Rewrite the material below with every "Energieverbrauch" changed to "Energiebedarf", keeping all other text the same.
'''
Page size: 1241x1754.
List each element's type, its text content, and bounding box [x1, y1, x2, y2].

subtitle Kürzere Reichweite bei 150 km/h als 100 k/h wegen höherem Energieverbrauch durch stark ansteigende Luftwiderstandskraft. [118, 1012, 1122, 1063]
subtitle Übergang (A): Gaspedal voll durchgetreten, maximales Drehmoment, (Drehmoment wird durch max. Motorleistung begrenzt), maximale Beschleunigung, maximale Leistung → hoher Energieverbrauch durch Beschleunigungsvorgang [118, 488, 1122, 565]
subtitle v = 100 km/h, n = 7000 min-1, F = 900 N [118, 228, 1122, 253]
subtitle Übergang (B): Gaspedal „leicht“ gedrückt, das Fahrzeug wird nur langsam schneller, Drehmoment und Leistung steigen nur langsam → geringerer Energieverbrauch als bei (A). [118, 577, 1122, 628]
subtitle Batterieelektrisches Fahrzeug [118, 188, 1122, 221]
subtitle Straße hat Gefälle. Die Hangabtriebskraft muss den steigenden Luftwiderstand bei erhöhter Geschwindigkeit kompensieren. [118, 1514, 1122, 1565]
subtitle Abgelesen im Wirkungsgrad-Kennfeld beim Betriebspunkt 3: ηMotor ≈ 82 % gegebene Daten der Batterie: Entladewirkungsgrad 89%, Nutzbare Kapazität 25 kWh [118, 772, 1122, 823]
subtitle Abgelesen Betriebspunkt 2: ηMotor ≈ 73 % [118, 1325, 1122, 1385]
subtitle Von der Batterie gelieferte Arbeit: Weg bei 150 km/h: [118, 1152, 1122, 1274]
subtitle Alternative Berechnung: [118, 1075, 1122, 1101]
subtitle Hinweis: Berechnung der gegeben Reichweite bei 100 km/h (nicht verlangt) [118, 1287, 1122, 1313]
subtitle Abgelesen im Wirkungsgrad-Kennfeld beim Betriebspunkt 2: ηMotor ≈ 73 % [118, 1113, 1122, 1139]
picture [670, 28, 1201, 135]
'''
CORRECT ANSWER ->
Page size: 1241x1754.
List each element's type, its text content, and bounding box [x1, y1, x2, y2].

subtitle Kürzere Reichweite bei 150 km/h als 100 k/h wegen höherem Energiebedarf durch stark ansteigende Luftwiderstandskraft. [118, 1012, 1122, 1063]
subtitle Übergang (A): Gaspedal voll durchgetreten, maximales Drehmoment, (Drehmoment wird durch max. Motorleistung begrenzt), maximale Beschleunigung, maximale Leistung → hoher Energiebedarf durch Beschleunigungsvorgang [118, 488, 1122, 565]
subtitle v = 100 km/h, n = 7000 min-1, F = 900 N [118, 228, 1122, 253]
subtitle Übergang (B): Gaspedal „leicht“ gedrückt, das Fahrzeug wird nur langsam schneller, Drehmoment und Leistung steigen nur langsam → geringerer Energiebedarf als bei (A). [118, 577, 1122, 628]
subtitle Batterieelektrisches Fahrzeug [118, 188, 1122, 221]
subtitle Straße hat Gefälle. Die Hangabtriebskraft muss den steigenden Luftwiderstand bei erhöhter Geschwindigkeit kompensieren. [118, 1514, 1122, 1565]
subtitle Abgelesen im Wirkungsgrad-Kennfeld beim Betriebspunkt 3: ηMotor ≈ 82 % gegebene Daten der Batterie: Entladewirkungsgrad 89%, Nutzbare Kapazität 25 kWh [118, 772, 1122, 823]
subtitle Abgelesen Betriebspunkt 2: ηMotor ≈ 73 % [118, 1325, 1122, 1385]
subtitle Von der Batterie gelieferte Arbeit: Weg bei 150 km/h: [118, 1152, 1122, 1274]
subtitle Alternative Berechnung: [118, 1075, 1122, 1101]
subtitle Hinweis: Berechnung der gegeben Reichweite bei 100 km/h (nicht verlangt) [118, 1287, 1122, 1313]
subtitle Abgelesen im Wirkungsgrad-Kennfeld beim Betriebspunkt 2: ηMotor ≈ 73 % [118, 1113, 1122, 1139]
picture [670, 28, 1201, 135]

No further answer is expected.